The player, page 2
Nearly every new show he is putting on the air this fall owes as much to its ability to attract underwriting as it does to entertainment value. Two of NBC's big new fall dramas - Knight Rider and My Own Worst Enemy - feature Ford and General Motors products as de facto characters in the shows.
The method has not, so far, produced hits. For the first few weeks of the new TV season, NBC was stuck in third place and had no entertainment programs ranked in the top 20 most-watched shows. In the week ended Oct. 12, though, measured by shows with the most product placements, it had four of the top ten spots.
But if NBC's new shows haven't generated a lot of buzz, Silverman himself has, with a persona that seems equal measures Ferris Bueller and Sean "P. Diddy" Combs. Last year he threw a bash in a rented mansion featuring a caged white tiger to greet guests. In meetings he has been known to pull out dinner chimes and play NBC's trademark three-note call sign when he hears something he likes.
He's a contributing editor to women's magazine Marie Claire who wears custom-made T-shirts emblazoned with "handpicked," one of his favorite words. He's not only like a character in HBO's Entourage, but recently performed a cameo on the show, playing himself. Silverman volunteers that one of his colleagues calls him "the Paris Hilton of NBC."
Ryan Seacrest, host of American Idol and a Silverman pal, observes, "I think that Ben knows the rules but doesn't always play by them."
The chatter around Silverman also includes anecdotes about blowing off meetings, office absences, squishy business dealings, and party-animal behavior, all of which he denies. One person who works closely with him described Silverman to me as "undisciplined"; another called him a "big puppy dog" - and these are people who admire him.
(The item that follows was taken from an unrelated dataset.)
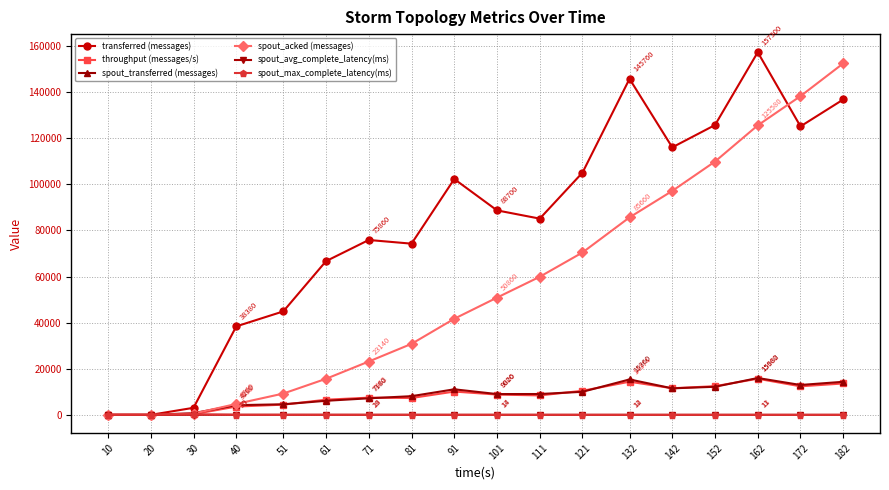

Is this an area chart (filled region under the line)?

No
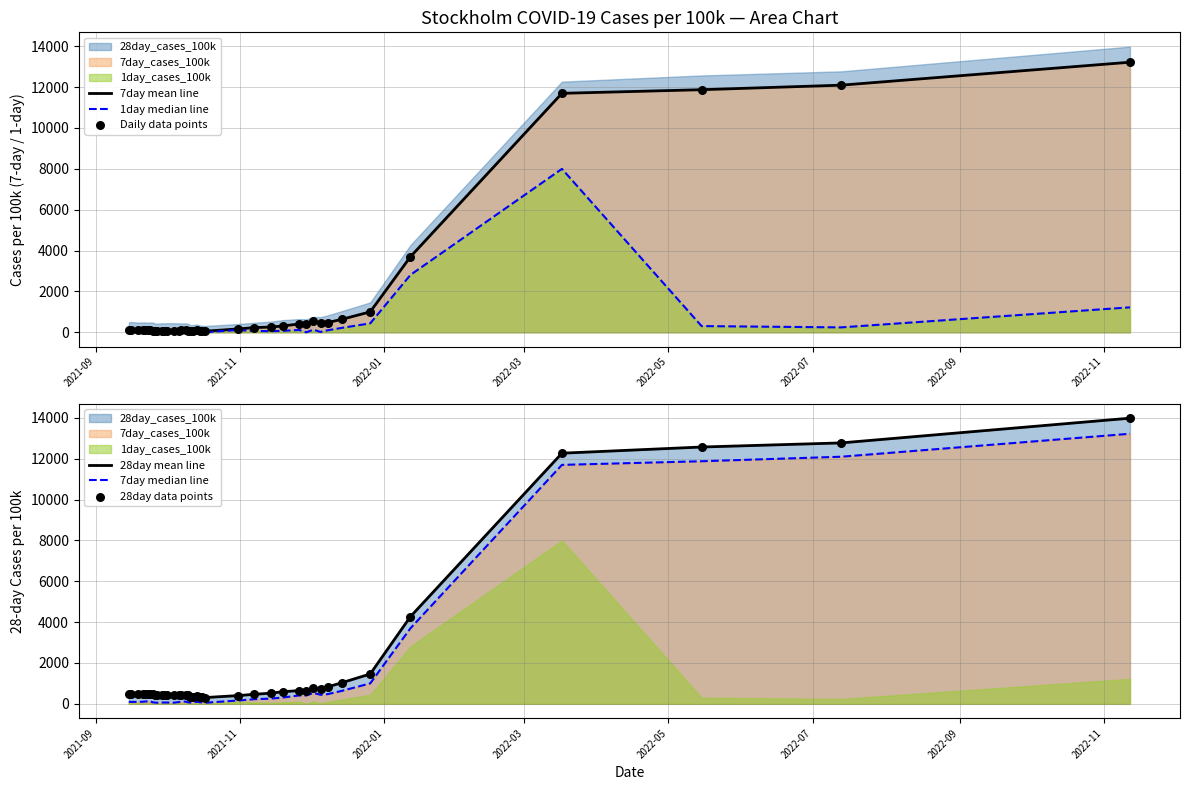

Which series reaches the maximum Y coordinate?

28day mean line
Others in Hollywood roll their eyes and portray him as a skilled salesman and packager who lacks the creative vision to restore the glory that NBC knew when it was on top with shows like Seinfeld, Friends, Frasier, and The West Wing.
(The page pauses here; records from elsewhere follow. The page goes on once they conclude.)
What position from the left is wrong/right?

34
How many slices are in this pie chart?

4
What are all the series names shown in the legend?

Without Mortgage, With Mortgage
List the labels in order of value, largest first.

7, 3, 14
Silverman has invited some of the criticism, perhaps, with a cavalier, off-the-cuff style. Dick Wolf, creator of the hugely successful Law & Order franchise and its offshoots for NBC, was livid after Silverman invited him to a meeting and then failed to show up, two of Wolf's associates say. (He declined to comment, but Silverman says there is no beef between them and notes that NBC recently ordered a new pilot from Wolf's company.)
Similarly, in the Universal Studios commissary, Silverman got into a heated - and much chattered about - argument with Ari Emanuel, the powerful head of the Endeavor Talent Agency, who took him to task for purportedly missing meetings.
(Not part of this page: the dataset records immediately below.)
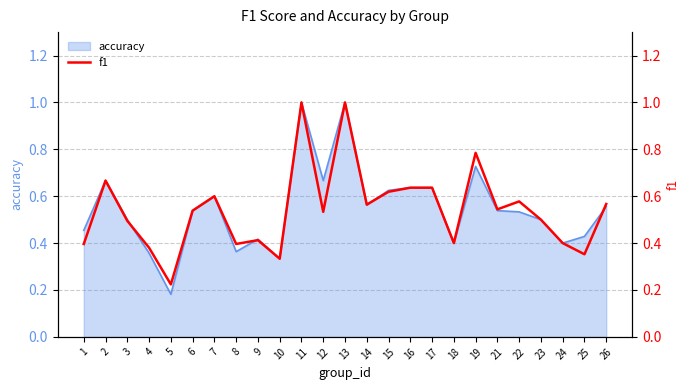

Where is accuracy nearest to the value 0?

5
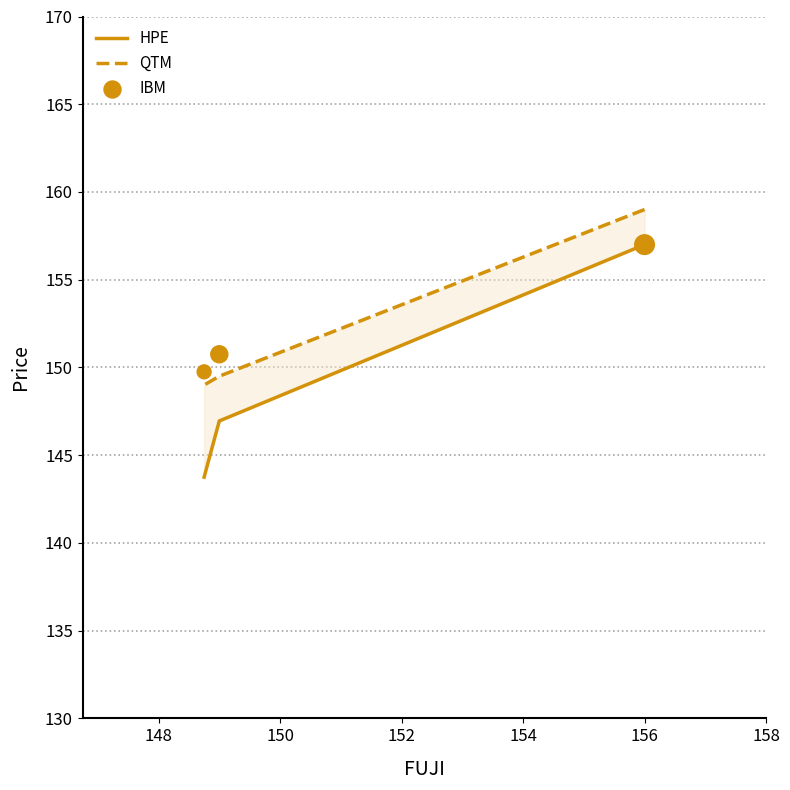

At how many categories does at least one series exceed 150?

2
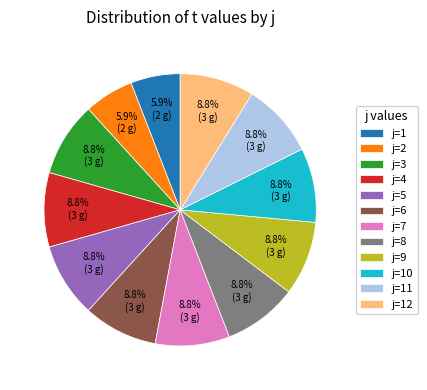

Is there a majority slice in this chart?

No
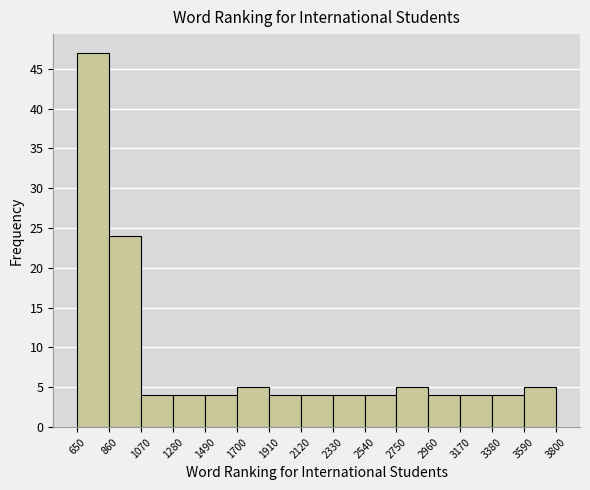

Reading left to right, transcribe this chart: for each bar, give the range it covers on the x-axis and its height. The values are not printed on the chart, so give them approximately, as read against the axis.

650 to 860: 47
860 to 1070: 24
1070 to 1280: 4
1280 to 1490: 4
1490 to 1700: 4
1700 to 1910: 5
1910 to 2120: 4
2120 to 2330: 4
2330 to 2540: 4
2540 to 2750: 4
2750 to 2960: 5
2960 to 3170: 4
3170 to 3380: 4
3380 to 3590: 4
3590 to 3800: 5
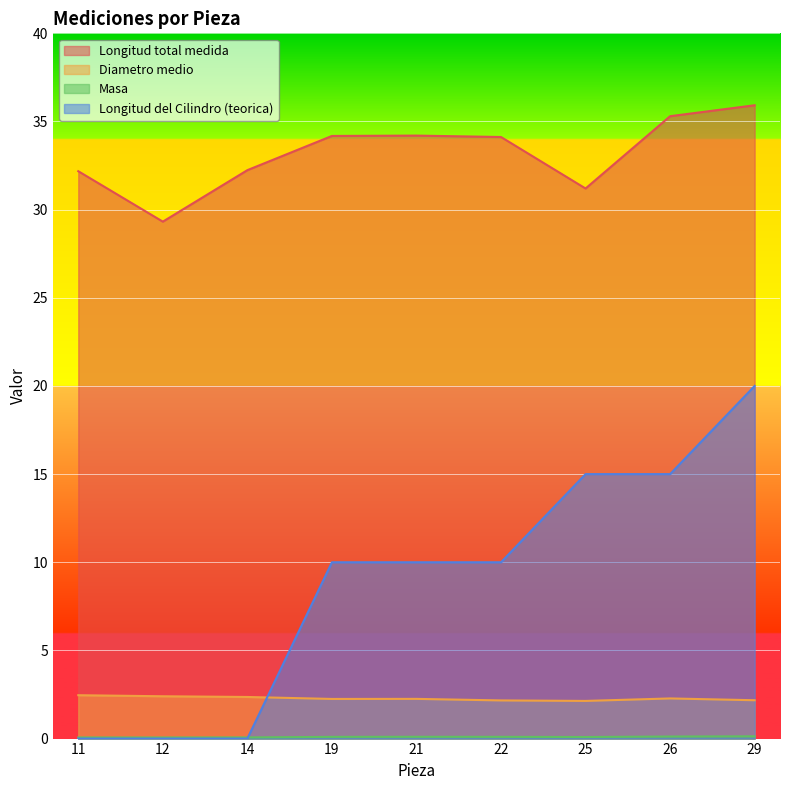

True or false: Diametro medio and Masa intersect in this chart.

False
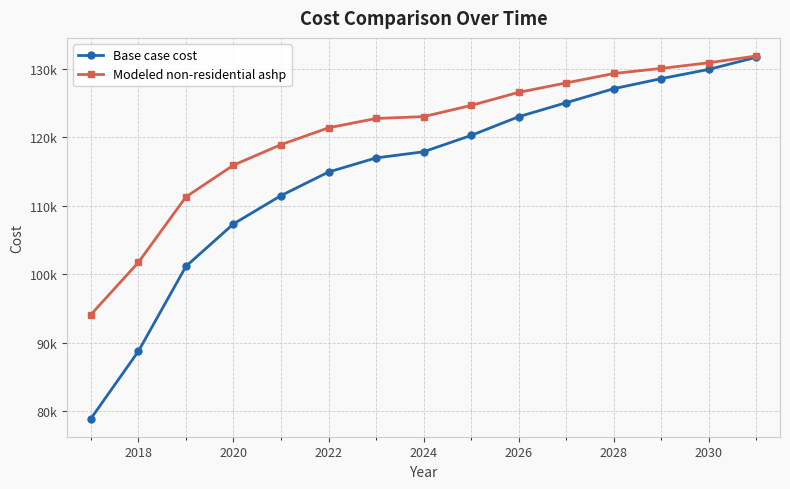

True or false: Modeled non-residential ashp and Base case cost intersect in this chart.

False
Last year Silverman labeled his predecessor at NBC, Kevin Reilly (who now runs programming at Fox), and Steve McPherson, the top programmer at ABC, "D-girls" - a somewhat derogatory industry term for young women who work developing shows with hopes of moving up the network apparatus.
In a similar vein, when I asked him why he didn't seem concerned that NBC trailed its rivals in viewers, he explained that conventional ratings are obsolete: "The audience that watches my show goes to the theater and goes to dinner and owns DVRs. Their audience watches through an antenna."
Some of Silverman's cockiness comes with the knowledge that since building his production company, Reveille - and then selling it earlier this year for around $125 million - he doesn't need the job. He's there because running NBC was his childhood dream.
"Ben is one of those unique characters who attracts attention," says Zucker. "He's young, single, wealthy, and beautiful. There are a lot of reasons to be jealous of Ben before you even put him in this job."
The night before the Emmy Awards, Silverman was at the Chateau Marmont hotel with an entourage that included his mother, Mary, and his girlfriend, Jennifer. At a party celebrating the numerous nominations for the NBC sitcom 30 Rock, he smiled broadly and posed for photos with cast members.